Hijos y nietos de hibakusha crecieron con relatos de pérdida, silencios familiares y, en muchos casos, el miedo constante a desarrollar cáncer o enfermedades "latentes".

 

Ese trauma se canalizó en un compromiso público con la paz. La labor de los propios hibakusha fue reconocida con el Premio Nobel de la Paz 2024 otorgado a Nihon Hidankyo, la confederación japonesa de organizaciones de sobrevivientes de las bombas atómicas y de hidrógeno.

Hoy 5 de agosto, se cumplen 81 años del estallido de la bomba sobre Hiroshima.


Las bombas dejaron una profunda herida emocional que atravesó varias generaciones.

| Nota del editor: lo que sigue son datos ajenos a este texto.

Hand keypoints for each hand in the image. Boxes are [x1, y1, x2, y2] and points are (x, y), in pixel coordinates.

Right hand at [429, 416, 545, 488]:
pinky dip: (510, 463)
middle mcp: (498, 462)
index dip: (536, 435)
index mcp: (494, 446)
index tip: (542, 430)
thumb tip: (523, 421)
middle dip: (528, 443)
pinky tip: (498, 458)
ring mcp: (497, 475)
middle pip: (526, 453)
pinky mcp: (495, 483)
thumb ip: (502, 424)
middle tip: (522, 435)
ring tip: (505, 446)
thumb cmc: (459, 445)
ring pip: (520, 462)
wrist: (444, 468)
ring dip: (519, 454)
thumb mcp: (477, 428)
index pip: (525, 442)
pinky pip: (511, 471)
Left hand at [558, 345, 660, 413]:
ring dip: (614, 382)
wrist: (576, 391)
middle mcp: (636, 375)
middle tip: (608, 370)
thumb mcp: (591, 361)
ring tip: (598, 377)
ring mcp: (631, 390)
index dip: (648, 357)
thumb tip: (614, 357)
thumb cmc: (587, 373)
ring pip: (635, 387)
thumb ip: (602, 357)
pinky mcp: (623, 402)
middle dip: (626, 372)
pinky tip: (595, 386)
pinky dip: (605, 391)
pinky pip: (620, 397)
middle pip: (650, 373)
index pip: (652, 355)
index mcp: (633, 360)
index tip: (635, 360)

Entre los hibakusha fueron frecuentes trastorno por estrés postraumático, depresión, ansiedad crónica, culpa del superviviente, pesadillas durante décadas y miedo permanente a una nueva guerra nuclear.

 

Muchos niños crecieron viendo a sus padres sufrir enfermedades graves, cirugías repetidas y discriminación social.

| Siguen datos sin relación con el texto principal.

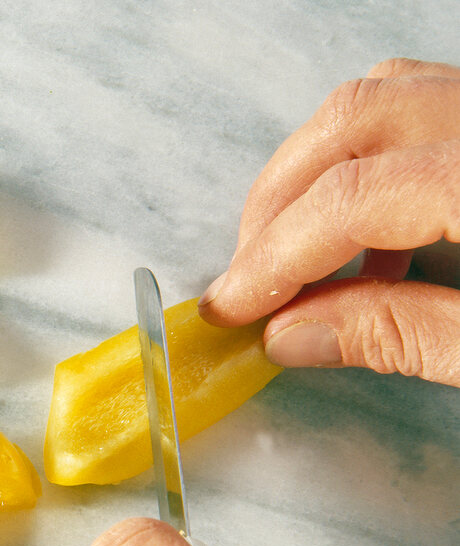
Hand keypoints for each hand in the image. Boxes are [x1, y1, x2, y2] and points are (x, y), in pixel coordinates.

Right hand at [199, 58, 459, 386]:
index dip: (274, 260)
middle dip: (278, 204)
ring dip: (320, 170)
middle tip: (248, 280)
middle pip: (353, 123)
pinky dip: (377, 157)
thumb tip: (291, 335)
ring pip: (386, 95)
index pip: (351, 199)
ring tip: (302, 257)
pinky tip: (379, 238)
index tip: (230, 309)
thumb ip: (403, 336)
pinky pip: (430, 103)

Durante décadas numerosos hibakusha ocultaron haber estado en Hiroshima o Nagasaki, porque muchas personas creían erróneamente que eran contagiosos, que tendrían hijos con malformaciones y que morirían jóvenes.

 

Ello produjo dificultades para conseguir empleo, problemas para contraer matrimonio, aislamiento social y ocultamiento de su condición durante años. El trauma social fue gravísimo.

 

Transmisión del trauma entre generaciones

 

Aunque no se heredaran mutaciones visibles, se transmitieron experiencias traumáticas.

 

Muchos hijos y nietos describen haber crecido en familias donde predominaban el miedo constante, el silencio sobre la guerra, la ansiedad ante cualquier conflicto internacional y una fuerte educación pacifista.

 

En psicología esto suele denominarse transmisión intergeneracional del trauma. No implica una herencia biológica del daño, sino la influencia de experiencias familiares sobre las siguientes generaciones.

 

Influencia mundial

 

Las imágenes de Hiroshima y Nagasaki transformaron la percepción de la guerra.

 

Desde entonces surgieron movimientos internacionales por el desarme nuclear, la prohibición de ensayos atmosféricos, la asistencia a las víctimas de la radiación, la educación para la paz y la cooperación internacional en materia de protección radiológica.

 

El testimonio de los hibakusha desempeñó un papel decisivo en la creación de una conciencia global sobre las consecuencias humanitarias de las armas nucleares. Conciencia que al día de hoy parece decrecer, al menos entre muchos líderes políticos que enarbolan la posibilidad de su uso para obtener los objetivos que persiguen.

 

Desde una perspectiva de salud pública, Hiroshima y Nagasaki enseñan que una explosión nuclear produce efectos que van mucho más allá de las víctimas inmediatas, destrucción total del sistema sanitario, secuelas médicas durante toda la vida, incremento de determinados cánceres, enormes costos humanos y económicos, trauma psicológico persistente y consecuencias sociales que duran generaciones.

 

Al mismo tiempo, la investigación científica realizada durante más de siete décadas ha permitido una conclusión importante: los efectos hereditarios en los descendientes de los sobrevivientes han resultado mucho menores de lo que inicialmente se temía, mientras que las secuelas psicológicas, sociales y culturales han demostrado ser extraordinariamente intensas, profundas y duraderas.

 

En conjunto, el legado de Hiroshima y Nagasaki no se limita a la historia militar. Constituye también una de las mayores lecciones de la medicina, la epidemiología, la psicología y la salud pública sobre las consecuencias de las armas nucleares y sobre la necesidad de prevenir que un episodio semejante vuelva a repetirse.